O haṭha-yoga está centrado no
equilíbrio interior, na estabilidade integral do Ser, no despertar,
aperfeiçoamento e integração máxima de todas potencialidades existenciais. Para
atingir esta meta, ele se vale não apenas dos āsanas e prāṇāyāmas, mas
de uma gama de técnicas físicas de purificação «ṣaṭ-karmāṇī», um sistema completo de abstração sensorial «pratyāhāra», concentração «dhāraṇā), meditação «dhyāna», absorção cognitiva «samādhi», o objetivo da prática – e nāda-ānusandhāna (meditação sobre o som
interior, nāda) que leva a este
objetivo.
Na prática do Yoga Postural, a
perfeição na postura é perseguida de forma egocêntrica; seu verdadeiro
potencial espiritual fica completamente inexplorado. Mas a realidade é outra: āsana envolve, antes de tudo, um
cuidadoso processo de introversão e não a pose,
um estado extrovertido de se praticar. A pose
é uma postura falsa provinda por uma falsa atitude interior. Portanto, o Yoga Postural é o yoga egocêntrico, cuja falsa
concepção de prática leva a falsa concepção de avanço espiritual.

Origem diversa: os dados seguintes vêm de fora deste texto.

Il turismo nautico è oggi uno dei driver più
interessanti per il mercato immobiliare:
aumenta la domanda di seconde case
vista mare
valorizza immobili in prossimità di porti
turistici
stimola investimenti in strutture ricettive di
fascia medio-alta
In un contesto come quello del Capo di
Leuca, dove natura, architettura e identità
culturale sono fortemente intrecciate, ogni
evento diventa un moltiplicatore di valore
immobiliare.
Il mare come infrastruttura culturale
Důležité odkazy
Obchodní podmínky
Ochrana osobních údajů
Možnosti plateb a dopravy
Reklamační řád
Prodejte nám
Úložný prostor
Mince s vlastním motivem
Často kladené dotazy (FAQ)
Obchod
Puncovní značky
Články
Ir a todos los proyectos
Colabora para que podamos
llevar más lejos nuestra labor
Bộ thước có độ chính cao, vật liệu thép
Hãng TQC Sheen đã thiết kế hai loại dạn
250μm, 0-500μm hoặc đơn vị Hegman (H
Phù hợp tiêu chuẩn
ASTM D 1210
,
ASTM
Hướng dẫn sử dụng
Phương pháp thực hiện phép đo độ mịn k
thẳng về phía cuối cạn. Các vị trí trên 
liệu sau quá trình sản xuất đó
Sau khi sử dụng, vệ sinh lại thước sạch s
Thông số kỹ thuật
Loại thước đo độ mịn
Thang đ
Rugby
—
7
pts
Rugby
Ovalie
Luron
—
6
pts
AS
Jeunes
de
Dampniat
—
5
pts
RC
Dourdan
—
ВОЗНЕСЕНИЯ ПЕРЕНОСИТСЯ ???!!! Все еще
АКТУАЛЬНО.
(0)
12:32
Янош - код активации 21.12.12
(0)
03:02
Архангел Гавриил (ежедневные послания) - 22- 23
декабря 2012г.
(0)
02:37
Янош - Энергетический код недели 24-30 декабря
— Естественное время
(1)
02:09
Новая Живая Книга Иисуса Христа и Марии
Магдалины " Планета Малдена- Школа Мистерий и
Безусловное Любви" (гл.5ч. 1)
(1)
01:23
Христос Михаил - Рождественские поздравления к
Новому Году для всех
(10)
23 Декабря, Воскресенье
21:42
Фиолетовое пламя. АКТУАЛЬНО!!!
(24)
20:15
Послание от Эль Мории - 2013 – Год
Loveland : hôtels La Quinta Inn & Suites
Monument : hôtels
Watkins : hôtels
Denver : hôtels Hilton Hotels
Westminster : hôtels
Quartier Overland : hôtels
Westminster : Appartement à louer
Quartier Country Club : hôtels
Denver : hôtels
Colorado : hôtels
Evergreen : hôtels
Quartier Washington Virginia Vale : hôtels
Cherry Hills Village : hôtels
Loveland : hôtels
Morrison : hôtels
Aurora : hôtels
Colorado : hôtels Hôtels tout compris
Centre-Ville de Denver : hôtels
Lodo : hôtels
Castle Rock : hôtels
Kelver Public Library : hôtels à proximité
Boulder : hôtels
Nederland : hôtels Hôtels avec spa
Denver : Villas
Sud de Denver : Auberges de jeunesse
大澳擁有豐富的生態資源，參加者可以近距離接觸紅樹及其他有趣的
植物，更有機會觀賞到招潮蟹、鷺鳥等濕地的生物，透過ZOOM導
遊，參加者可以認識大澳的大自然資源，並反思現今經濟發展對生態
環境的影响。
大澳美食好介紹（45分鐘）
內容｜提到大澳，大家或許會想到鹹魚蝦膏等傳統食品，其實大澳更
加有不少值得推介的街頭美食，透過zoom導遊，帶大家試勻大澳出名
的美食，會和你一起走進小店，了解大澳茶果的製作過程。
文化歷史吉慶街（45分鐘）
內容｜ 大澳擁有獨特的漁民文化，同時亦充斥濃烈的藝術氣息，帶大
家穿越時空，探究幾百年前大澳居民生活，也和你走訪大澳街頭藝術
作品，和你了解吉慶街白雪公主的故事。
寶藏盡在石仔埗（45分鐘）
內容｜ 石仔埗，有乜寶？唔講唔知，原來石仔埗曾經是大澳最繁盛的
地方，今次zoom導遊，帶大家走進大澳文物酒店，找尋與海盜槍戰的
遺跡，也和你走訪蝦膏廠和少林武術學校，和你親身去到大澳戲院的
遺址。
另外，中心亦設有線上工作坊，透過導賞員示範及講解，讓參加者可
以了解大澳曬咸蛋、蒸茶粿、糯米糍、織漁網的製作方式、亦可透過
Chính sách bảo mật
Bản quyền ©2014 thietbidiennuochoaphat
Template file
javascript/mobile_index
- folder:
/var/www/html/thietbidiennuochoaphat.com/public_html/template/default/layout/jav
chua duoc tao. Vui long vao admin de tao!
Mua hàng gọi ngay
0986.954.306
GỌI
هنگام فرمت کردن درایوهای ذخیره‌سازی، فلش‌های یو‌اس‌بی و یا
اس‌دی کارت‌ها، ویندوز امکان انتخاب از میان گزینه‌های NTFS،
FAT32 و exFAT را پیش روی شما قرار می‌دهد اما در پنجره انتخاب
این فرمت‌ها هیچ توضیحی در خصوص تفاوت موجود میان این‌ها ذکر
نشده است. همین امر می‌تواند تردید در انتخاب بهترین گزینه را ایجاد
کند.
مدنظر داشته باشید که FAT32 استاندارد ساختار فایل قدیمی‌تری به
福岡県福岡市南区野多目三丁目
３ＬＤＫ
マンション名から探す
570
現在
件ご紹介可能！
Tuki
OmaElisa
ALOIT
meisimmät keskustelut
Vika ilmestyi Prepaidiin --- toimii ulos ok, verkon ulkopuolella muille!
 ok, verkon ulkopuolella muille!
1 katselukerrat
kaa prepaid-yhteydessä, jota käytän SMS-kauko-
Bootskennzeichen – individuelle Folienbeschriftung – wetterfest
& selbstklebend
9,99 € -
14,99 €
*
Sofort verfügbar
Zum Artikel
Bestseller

Embora o Yogasūtra de Patañjali
não seja uma escritura haṭha-yogī, na
minha apreciação, ele traz a melhor definição de āsana: ela deve ser firme e confortável
(II: 46), obtida pelo relaxamento nos
esforços (II: 47) e como consequência,
cessa a hostilidade dos pares de opostos (II:48).
Portanto, a execução correta de uma postura de Yoga envolve a atitude mental conforme exposta acima. Ela deve ser estável, com os sentidos introvertidos e
não uma pose. Em outras palavras, o āsana serve ao objetivo principal do Yoga, a liberação espiritual.